Poder local na República Velha

Apesar de serem a capela e o cemitério os centros principais e os pontos de referência do "culto aos Britos", não se pode estabelecer concretas vinculações entre a devoção aos "santos Britos" e a prática do catolicismo. A identificação mística dos Britos como "figuras santas", portadoras de poderes sobrenaturais, é um desses fenômenos — não tão incomuns — arreligiosos.
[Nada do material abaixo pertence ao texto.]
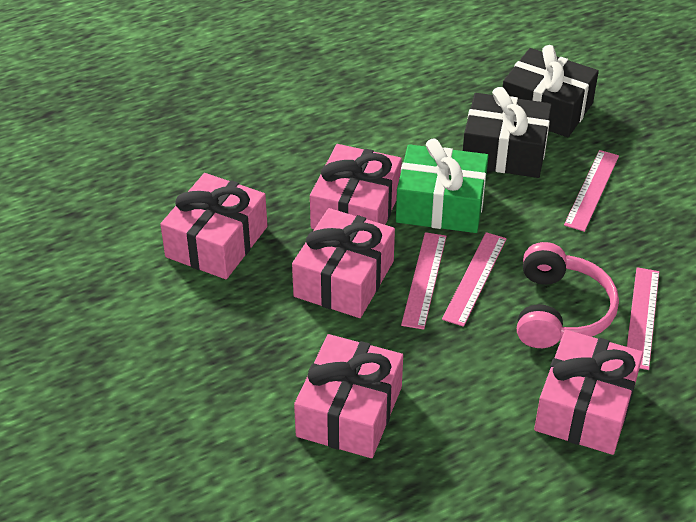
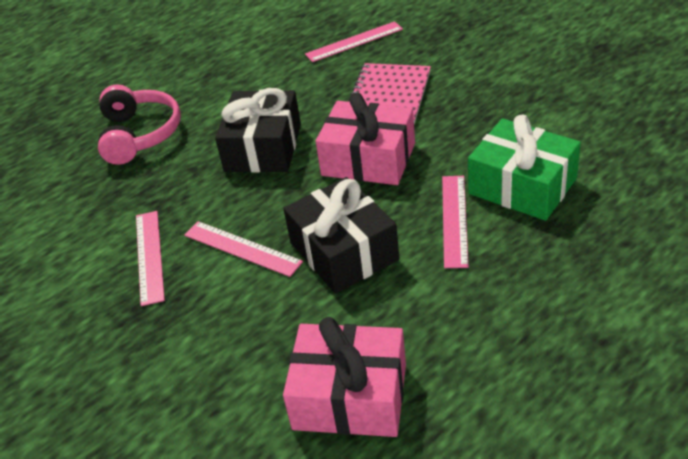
pink gift: 5 -> 2
pink notebook: 0 -> 1

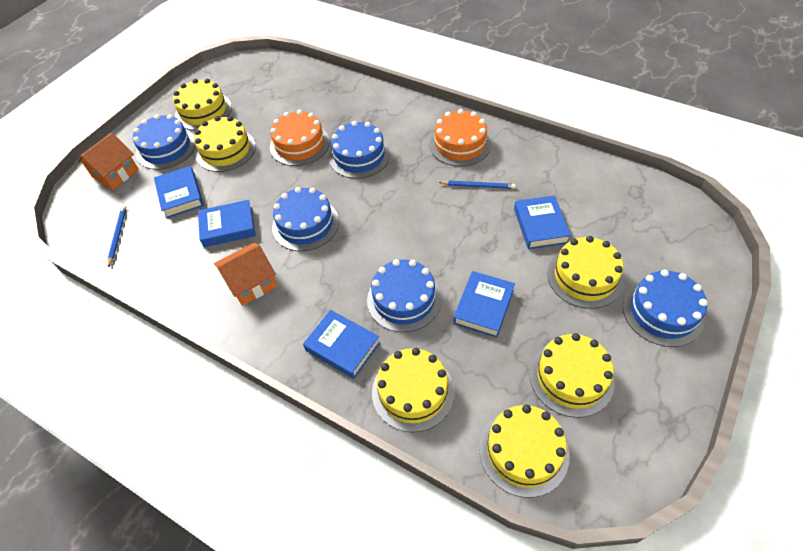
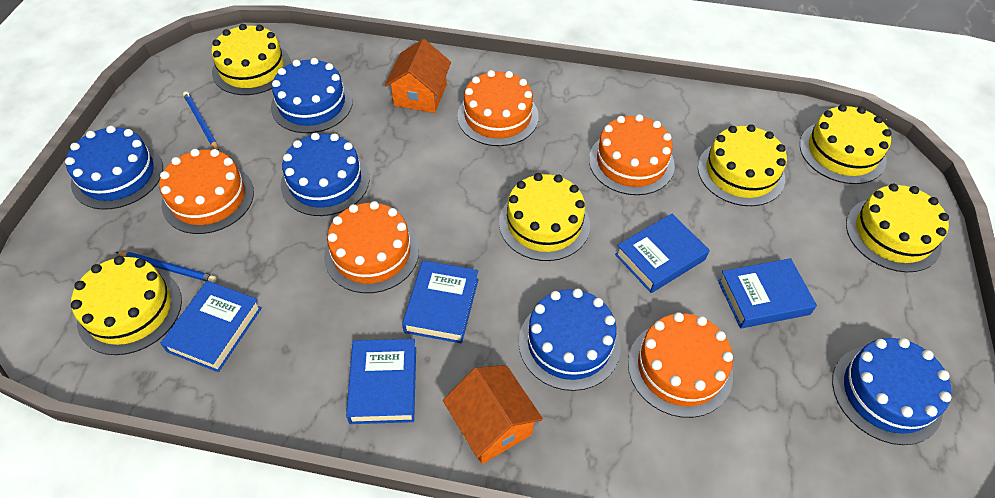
orange cake: 2 -> 5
As fotos dos Britos são encontradas em centros espíritas, do mesmo modo que os apelos aos poderes dos mártires são formulados indistintamente por devotos de todas as crenças. O que melhor pode conduzir à compreensão da persistência da fé nos Britos é uma breve leitura dos bilhetes que se acumulam sobre o "altar" e nos escritos das paredes da "sala dos milagres", pedindo ou testemunhando graças alcançadas.

No totalidade, os fiéis recorrem a três categorias de problemas que afligem, um com exclusividade e os outros dois com mais frequência, as massas desprovidas de bens materiais: a segurança num emprego para o homem da casa, o marido ou o filho; a segurança de boa saúde e a cura de doenças e o ajustamento da vida sentimental e familiar.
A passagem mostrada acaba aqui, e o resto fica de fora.